How do we grow from a single fertilized egg into an adult person with trillions of cells? Of course, our cells divide!
And it is no small matter. Each time a cell divides, it has to duplicate our 23 chromosome pairs and make sure each "daughter" cell ends up with a complete set of genes.
Errors can be life-threatening for the cell. The out-of-control cell division, which is the hallmark of cancer, is also a serious matter.
No wonder, then, that biologists have long been studying cell division when they know about cells.

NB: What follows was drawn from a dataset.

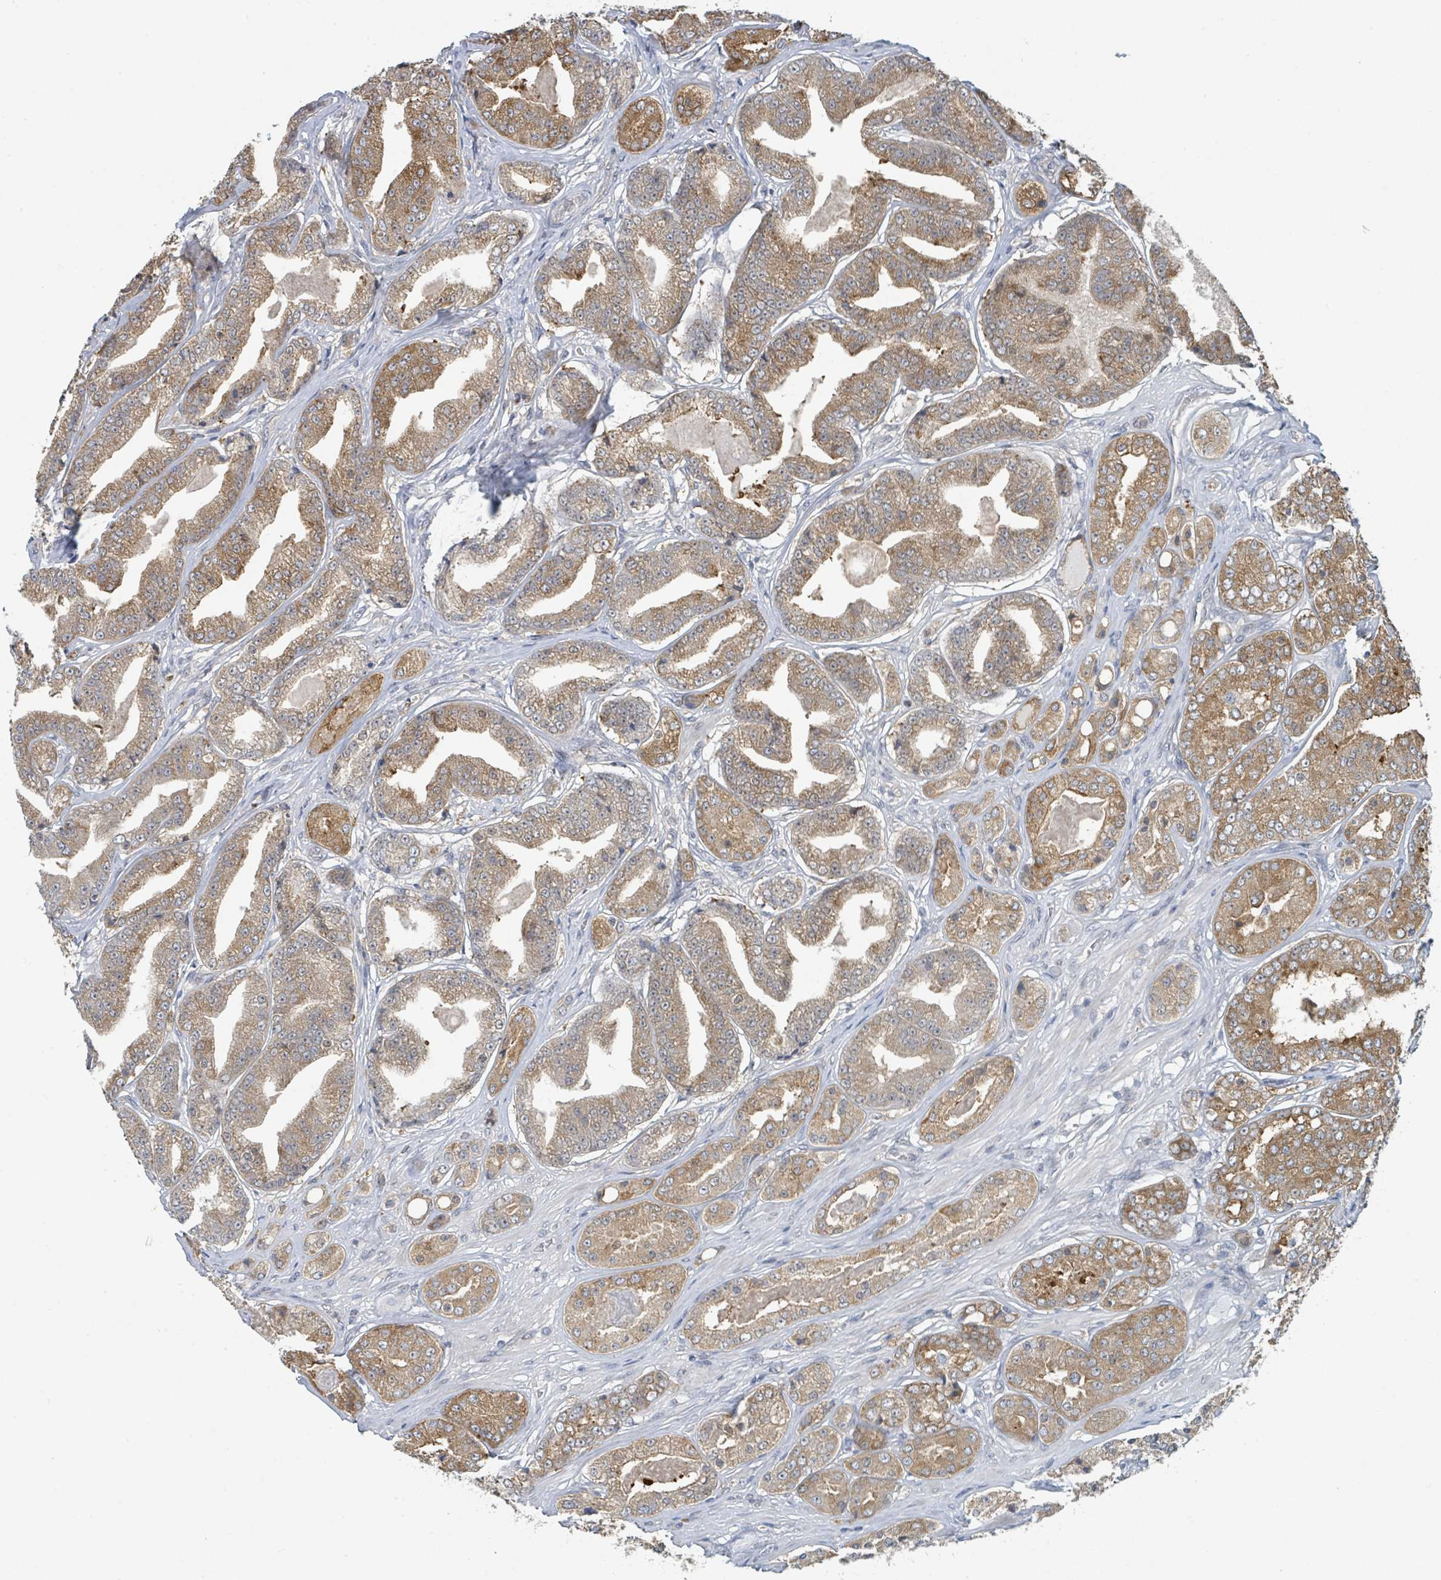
{"staining": {"intensity": "moderate", "quantity": ">75%", "location": "cytoplasmic/membranous"}, "tissue": "prostate cancer", "cell_type": "Tumor cells", "image_type": "cancer", "snomed": [{"axis": "morphology", "description": "Adenocarcinoma, High grade"}, {"axis": "topography", "description": "Prostate"}], "caption": "An image of human prostate cancer stained for a protein shows moderate cytoplasmic/membranous brown staining in tumor cells.", "gene": "ANKRD55", "patient": {"sex": "male", "age": 63}}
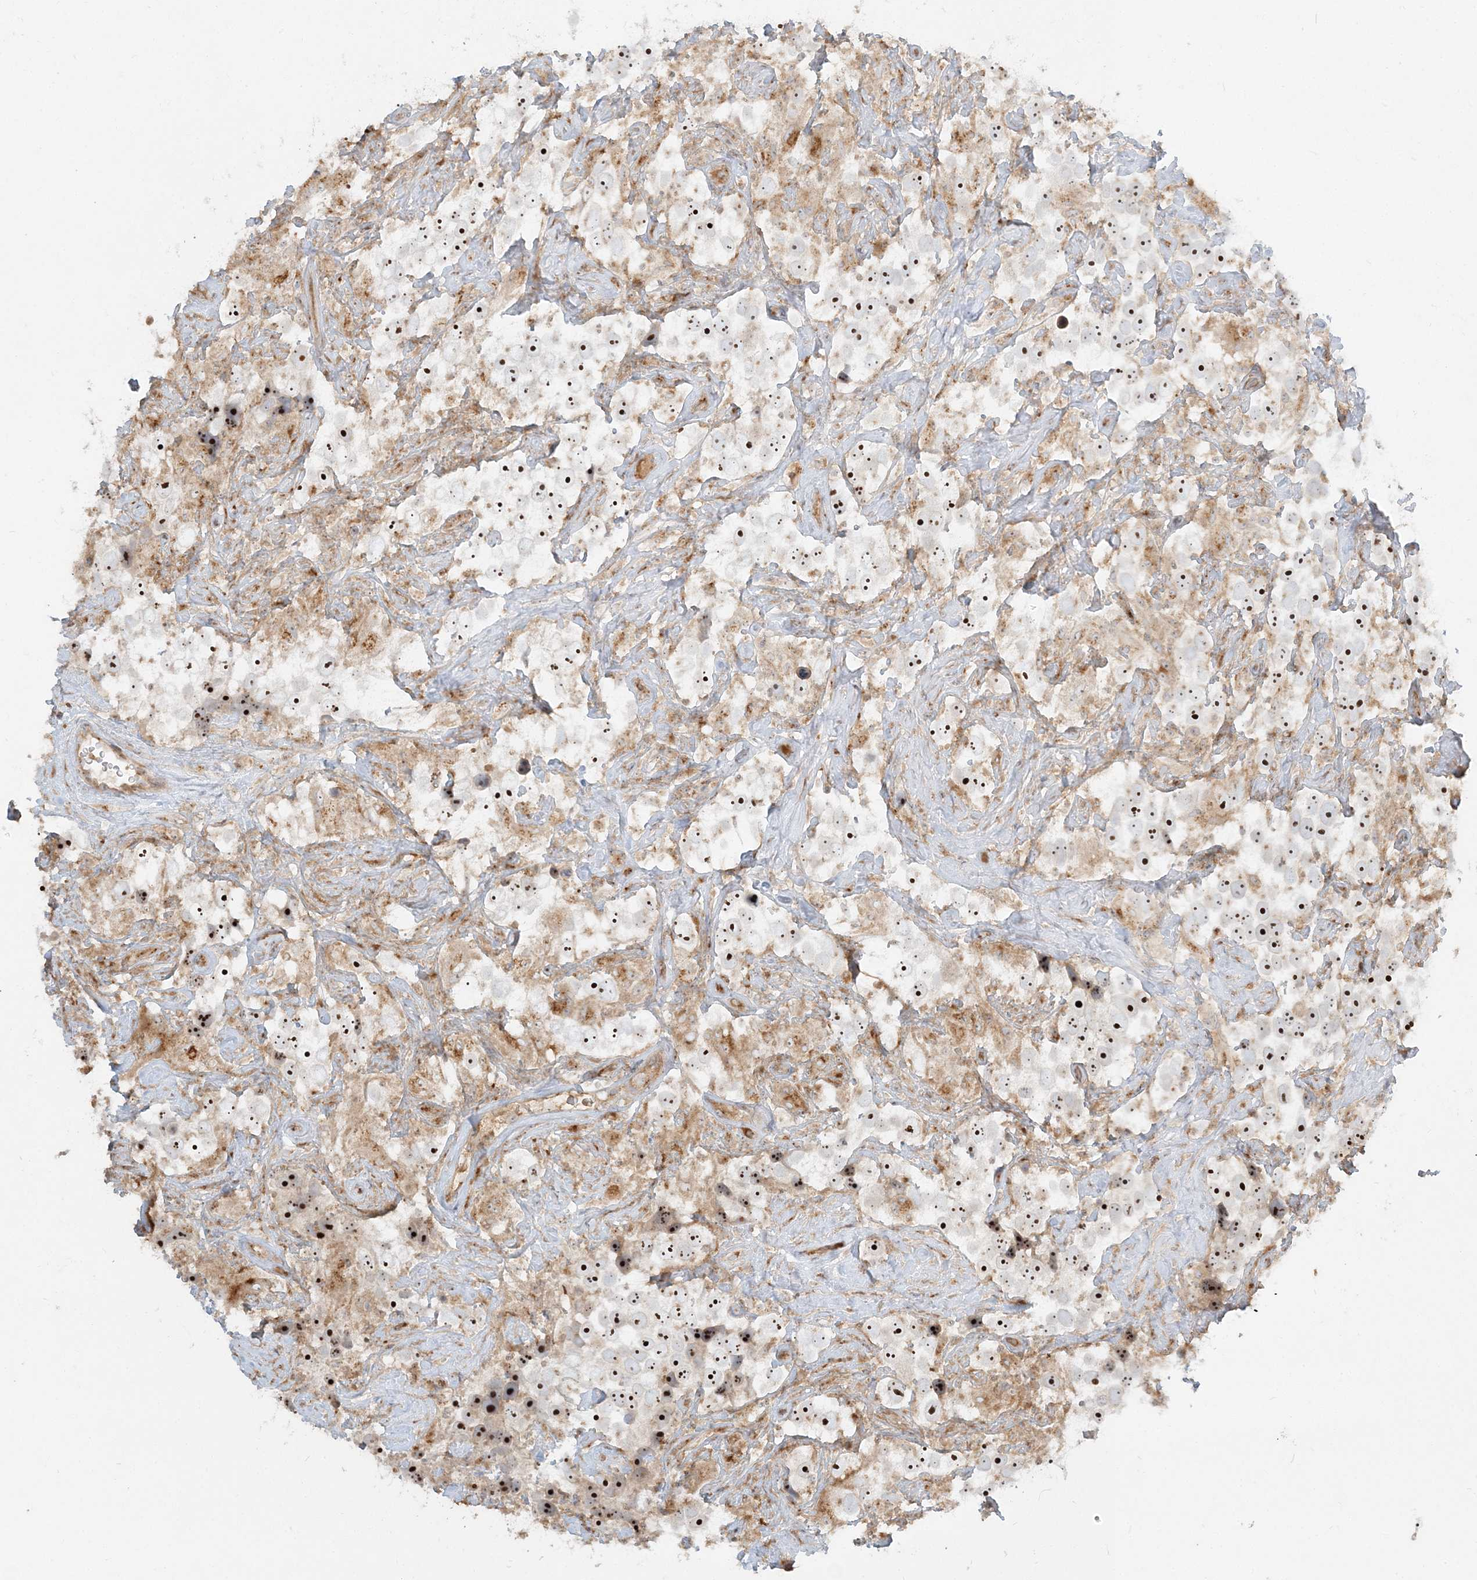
{"staining": {"intensity": "moderate", "quantity": ">75%", "location": "nuclear"}, "tissue": "testis cancer", "cell_type": "Tumor cells", "image_type": "cancer", "snomed": [{"axis": "morphology", "description": "Seminoma, NOS"}, {"axis": "topography", "description": "Testis"}], "caption": "Tumor cells demonstrate medium levels of moderate nuclear expression in about >75% of cells in testis cancer (seminoma). The staining was performed using DAB to visualize the protein expression in brown, while the nuclei were stained in blue with hematoxylin (Magnification: 20x).", "gene": "AP1AR", "patient": {"sex": "male", "age": 49}}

Over the years, scientists have compiled a coherent history of how the process evolves. And now, the nonprofit Allen Institute in Seattle has used this knowledge to create a visualization of human cell division that is suitable for both professional scientists and curious amateurs. (The above computer-aided visualization shows the anaphasic stage of cell division.)
The institute's model follows the fate of 15 different parts of the cell, from the chromosomes themselves to the tiny fibers, the microtubules, that help pull the chromosomes apart during cell division. (The model focuses on the type of cell division called mitosis and the duplication of a cell, as opposed to meiosis, the cleavage that leads to egg and sperm cells.)
The result is 75 representative skin cells, says Susanne Rafelski, who works at the Allen Institute for Cell Science.
Each component has been tagged with a fluorescent tag so that its fate can be traced through the five phases of the cell cycle, starting with cell growth, DNA synthesis, another growth phase and two phases in which the cell actually divides and creates two daughter cells ,
The parts are color-coded so you can track your favorite cell component as the data merges into a compound cell.
"We are interested in understanding the cell as a whole," says Rafelski. "The overall picture is that we want to put the cell back together with all the mechanistic information we've gathered over the years."
These types of visualizations are becoming increasingly popular with biologists, teachers and the curious. The Allen Institute has studied the technology that applies to the brain. The Howard Hughes Medical Institute (which is one of the financial supporters of NPR) has also created visualizations of the entire brain of a fruit fly, developed mouse embryos and a variety of other images that are aimed at science teachers.
Another pioneering achievement is the Visible Human Project, launched in 1994 and updated over the years, showing a man and a woman initially created from CT and MRI scans and ultimately based on images derived from thin slices of donated bodies , A private company has created a computer program that allows anatomy enthusiasts to explore the visible.